Гремят и плещут чары и чаши. Звонкой медью, серебром и рыбьим зубом, резным капом, в серебро оправленным, златом в каменьях и жемчугах и даже бесценным стеклом веницейским сверкает и искрится праздничный стол. Под кабаньими тушами, навалами жареной дичи, под чудовищными, в сажень длиной, копчеными осетрами, алыми горами резаной семги, пирогами, серебряными бочками стерляжьей ухи, щей, густого мясного хлебова, под точеными аршинными мисами с белою, сорочинского пшена, кашею, вдосталь начиненною винными ягодами и изюмом, стонут и ломятся дубовые столы. По просторной тесовой палате на два света, под неохватными брусьями высокого гладкотесаного потолка волнами прокатывают веселье и клики. Встают, подымая заздравные чары, приветствуют князя бояре, купцы, житьи и старосты ремесленных братств Господина Великого Новгорода. Откидывая долгие рукава опашней, выпрастывают руки в белом тонком полотне, в шелку, в парчовых наручах и перстнях, тянут чарами ввысь. И лица в улыбках, и грозно-задорные хмельные взоры – и всё к нему, для него! А Юрий – распахнутый, сияющий, солнечный, лучится весь, весь из счастья и светлоты – кого-то обнимает, с кем-то целуется и пьет. Тут не надо думать, гадая: как теперя быть и что делать? Тут сами не дураки, подскажут!

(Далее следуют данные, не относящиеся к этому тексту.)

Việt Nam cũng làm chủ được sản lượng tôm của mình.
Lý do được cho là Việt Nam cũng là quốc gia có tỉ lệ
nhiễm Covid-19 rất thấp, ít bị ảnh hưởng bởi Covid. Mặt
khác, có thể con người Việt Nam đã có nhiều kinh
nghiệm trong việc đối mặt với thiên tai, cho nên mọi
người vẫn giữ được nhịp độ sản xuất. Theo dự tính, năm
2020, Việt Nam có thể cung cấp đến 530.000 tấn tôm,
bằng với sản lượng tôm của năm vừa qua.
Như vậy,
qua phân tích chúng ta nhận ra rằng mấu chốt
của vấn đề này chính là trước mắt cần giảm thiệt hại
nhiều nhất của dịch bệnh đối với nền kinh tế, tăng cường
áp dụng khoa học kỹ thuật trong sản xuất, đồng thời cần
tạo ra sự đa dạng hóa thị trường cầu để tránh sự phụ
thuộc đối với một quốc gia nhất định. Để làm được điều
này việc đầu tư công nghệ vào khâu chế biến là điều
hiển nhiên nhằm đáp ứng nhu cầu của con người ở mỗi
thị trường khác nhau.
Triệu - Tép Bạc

Жизнь положив в споре за высшую власть, Юрий был по поваде своей скорее исполнитель замыслов, чем творец. Ему, чтобы действовать, нужно было не задумывать о самом главном. Высшие причины действования были для Юрия звук пустой. Было родовое: не упустить великий стол из семьи потомков Невского, – и дрался. Можайск, Коломна, Переяславль – все то было исполнением или продолжением замыслов Данилы. Даже то, как справиться с Михайлой Тверским, свалив на него гибель Кончаки, подсказал Юрию Кавгадый. И теперь, в Новгороде, его ласкают, и дарят, и чествуют, как великого князя владимирского и новгородского тож (еще Дмитрий не добрался до хана, и еще ярлык не передан тверским князьям!), и среди пиров и утех шепчут ему в уши, и он, милостиво соглашаясь, кивает головой: «Свея так Свея! И под Выборг пойдем, свею выбивать!» И переглядываются, подмигивая, новгородские вятшие мужи – по-ихнему вышло! На лето назначен поход, и полки великого князя уже вызваны в Новгород.